What is the Orthodox Church?
On the one hand, we are the oldest Church in Christendom. On the other hand, we are new to most people in North America. It is the second largest body in Christendom with 225 million people worldwide. But in the U.S. and Canada there are less than six million. She is the Church of some of history’s greatest theologians, scholars, and writers – the early Church Fathers.
But what exactly is this Orthodox Church? What are her roots? What are her beliefs? And why are there so many who have never heard of her?
The Orthodox Church is the original Christian Church, the Church founded by the Lord Jesus Christ and described in the pages of the New Testament. Her history can be traced in unbroken continuity all the way back to Christ and His Twelve Apostles.

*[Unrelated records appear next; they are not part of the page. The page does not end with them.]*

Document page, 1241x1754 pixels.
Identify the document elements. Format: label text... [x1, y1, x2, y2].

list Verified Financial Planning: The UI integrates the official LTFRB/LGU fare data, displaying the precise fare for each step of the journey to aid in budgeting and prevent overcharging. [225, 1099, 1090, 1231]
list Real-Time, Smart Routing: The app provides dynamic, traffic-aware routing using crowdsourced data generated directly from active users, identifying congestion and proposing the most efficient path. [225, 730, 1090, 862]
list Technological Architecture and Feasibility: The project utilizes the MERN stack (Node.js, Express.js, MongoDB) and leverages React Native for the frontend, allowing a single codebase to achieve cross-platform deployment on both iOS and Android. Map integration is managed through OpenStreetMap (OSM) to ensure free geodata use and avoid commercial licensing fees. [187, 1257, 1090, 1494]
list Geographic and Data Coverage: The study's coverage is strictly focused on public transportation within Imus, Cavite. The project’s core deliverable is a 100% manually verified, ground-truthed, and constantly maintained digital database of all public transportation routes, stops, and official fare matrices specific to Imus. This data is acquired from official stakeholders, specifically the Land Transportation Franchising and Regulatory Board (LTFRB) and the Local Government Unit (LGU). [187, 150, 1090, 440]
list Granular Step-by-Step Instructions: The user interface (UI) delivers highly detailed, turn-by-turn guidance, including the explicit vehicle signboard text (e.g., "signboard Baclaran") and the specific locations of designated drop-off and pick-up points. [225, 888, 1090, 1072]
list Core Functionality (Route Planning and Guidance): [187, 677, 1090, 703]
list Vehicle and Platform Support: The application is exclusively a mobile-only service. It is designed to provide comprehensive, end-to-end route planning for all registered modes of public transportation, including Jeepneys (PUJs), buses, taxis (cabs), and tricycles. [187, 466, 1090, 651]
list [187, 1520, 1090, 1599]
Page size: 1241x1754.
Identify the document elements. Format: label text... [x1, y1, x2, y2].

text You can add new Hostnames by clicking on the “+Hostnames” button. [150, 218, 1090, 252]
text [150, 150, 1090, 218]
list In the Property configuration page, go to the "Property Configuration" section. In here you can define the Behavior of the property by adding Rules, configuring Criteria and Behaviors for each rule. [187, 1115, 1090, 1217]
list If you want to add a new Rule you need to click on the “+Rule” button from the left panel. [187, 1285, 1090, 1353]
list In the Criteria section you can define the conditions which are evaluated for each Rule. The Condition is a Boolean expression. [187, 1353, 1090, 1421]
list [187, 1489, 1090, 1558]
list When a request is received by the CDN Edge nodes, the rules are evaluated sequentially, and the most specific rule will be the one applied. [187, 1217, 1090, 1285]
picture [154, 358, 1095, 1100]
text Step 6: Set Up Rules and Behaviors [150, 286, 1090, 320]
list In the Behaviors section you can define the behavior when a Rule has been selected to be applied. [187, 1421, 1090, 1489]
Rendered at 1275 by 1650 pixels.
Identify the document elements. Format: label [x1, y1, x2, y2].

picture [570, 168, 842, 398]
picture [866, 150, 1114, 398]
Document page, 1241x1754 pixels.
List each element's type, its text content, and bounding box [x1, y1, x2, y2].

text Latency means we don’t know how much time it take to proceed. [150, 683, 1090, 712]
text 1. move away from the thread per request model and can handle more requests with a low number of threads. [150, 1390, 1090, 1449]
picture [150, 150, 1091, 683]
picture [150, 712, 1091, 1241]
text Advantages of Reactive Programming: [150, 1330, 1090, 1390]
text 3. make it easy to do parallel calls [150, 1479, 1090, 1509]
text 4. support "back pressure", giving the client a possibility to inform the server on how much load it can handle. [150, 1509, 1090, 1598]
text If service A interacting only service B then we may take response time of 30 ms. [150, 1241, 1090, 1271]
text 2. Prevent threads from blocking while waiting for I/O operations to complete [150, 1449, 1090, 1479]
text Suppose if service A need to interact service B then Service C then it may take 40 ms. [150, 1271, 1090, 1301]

Incredible as it seems, for over twenty centuries she has continued in her undiminished and unaltered faith and practice. Today her apostolic doctrine, worship, and structure remain intact. The Orthodox Church maintains that the Church is the living Body of Jesus Christ.
Many of us are surprised to learn that for the first 1000 years of Christian history there was just one Church. It was in the eleventh century that a disastrous split occurred between Orthodox East and Latin West. Although it had been brewing for years, the so-called “Great Schism” of 1054 represented a formal—and shocking— separation between Rome and Orthodoxy. At the core of the controversy were two vitally important areas of disagreement: the role of the papacy, and the manner in which doctrine is to be interpreted.
The Church has been around since the day of Pentecost – 33 A.D. You probably haven’t heard about it because we are a conservative Church that sounds no trumpets in our social programs but rather attempts to lead individuals, each in his or her own circumstances, into communion with God, the very purpose for which the Church exists.
Do you believe in the Bible?
No. We believe in God! We do, however, believe the Bible to be God’s inspired word a part of the Tradition of the Church. (II Thessalonians, 2:15) In fact, it was the Church which gave us the Bible as we know it today! (You didn’t think it just fell from heaven as we have it, did you?)
You keep mentioning "The Church" over and over again. Why?
Basically, Jesus Christ did not come to establish such a thing as "Christianity". Even the word is not in the Holy Scriptures. What Christ Jesus did do was to establish the Church, which Scripture calls both His Body and His Bride. The communion which man seeks with God is found by being part of the Church, something which St. Paul calls a "great mystery", whereby we become members of Christ: "of His flesh, and of His bones." (Ephesians 5:30) The Bible also tells us that those who, “were being saved”, “ were added to the Church” (Acts 2:47). They were not merely making "decisions for Christ" — again, not a Scriptural term — but they were repenting, being baptized for the remission of their sins, and being added to the Church. (Acts 2:38) There, they were continuing steadfastly in the Apostle’s doctrine and fellowship, the Breaking of Bread (what is commonly called Holy Communion today), and prayer. Finally, from the day of Pentecost, the "birthday" of the Church, the Bible never speaks of Christians who were not a part of it. This sort of sums up why we speak so much of "The Church".
I was told that the Orthodox worship pictures. Isn’t that against the Commandments?
Sorry, you were told wrong! The Holy Icons ("pictures") are honored as reminders of the Glory and Presence of God, and venerated as such. ONLY God, the Father, His Son Jesus Christ, and the Holy Spirit are due worship. (How can the Church practice that is so contrary to God’s Law?) That is one reason you will find no statues in Orthodox temples – their inclusion in our tradition never developed as that too closely resembled the pagan piety of the early days of our Church, during the time of the Apostles. But icons, rather than attempting to depict reality, point to the Kingdom of God. They are often referred to as "picture windows to Heaven". In other words, you will not only hear the Gospel in an Orthodox Church, you will see it! The icons act as "tools" in our spiritual worship and witness to the sanctification of all creation and matter that occurred when Christ Jesus, the Son of God, took on human flesh. The Divine/Human Person of Jesus became the living icon of God (John 10:30; 14:6-11) in the flesh.